Yes, you do care, in fact, you care a lot! You made it the centerpiece of your argument and went to a lot of trouble to do so.

Flag away, my friend.


You're making up a person and being extremely creepy while doing a poor job of it.

It's at least funny, because you're doubling down on OP's bad takes, and embarrassing yourself with trying to justify it with what you thought was brilliant research and a witty person-based argument. But, you messed up. So it's funny.

Punchline? Even if you weren't wrong, it would have been trivial while doing your research to find out half of Deep Mind followed me this week. Why? I crapped all over Gemini this week and went viral for it.

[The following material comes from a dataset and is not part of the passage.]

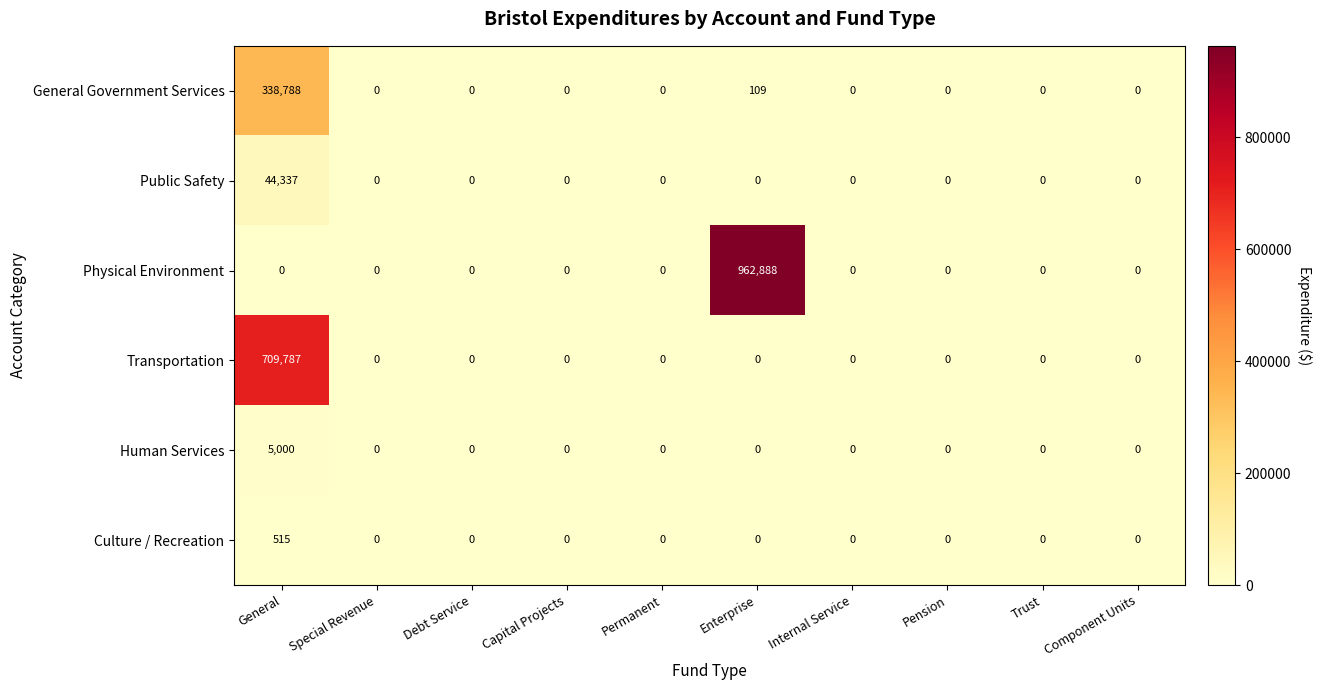

What is the approximate value of Culture / Recreation at General?

515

I guess, given that, I should find it utterly unsurprising you're also getting personal, and clinging to 1% as a class distinction thing and making mental images of cloistered councils in robes, instead of, well, people who know what they're talking about, as the other repliers to you point out.

"1%ers are when the Home Depot elites make fun of me for screaming about how a hammer is a nerfed screwdriver!"


I've been around here a pretty long time, but I could still be off base here: as far as I understood people generally posted links to their own blog [1] in their HN profile because they want people to read them? I read your blog and particularly the posts about Gigadiffusion because I wanted to reply from a position of having put some effort into understanding where the poster I was replying to was coming from before popping off with what could be taken as a criticism. If that offends you or creeps you out I'm more than happy to steer clear of it with the parting remark that I really like Material and had hoped that any follow up would give me the opportunity to compliment you on some nice work.

If that's not your blog, you should probably take it off your profile?

[1] https://www.jpohhhh.com/


I'm not doing a faux-nice thing with you. You made up an elaborate argument, to justify rank fact-free ranting, based on false information. Thanks for your time.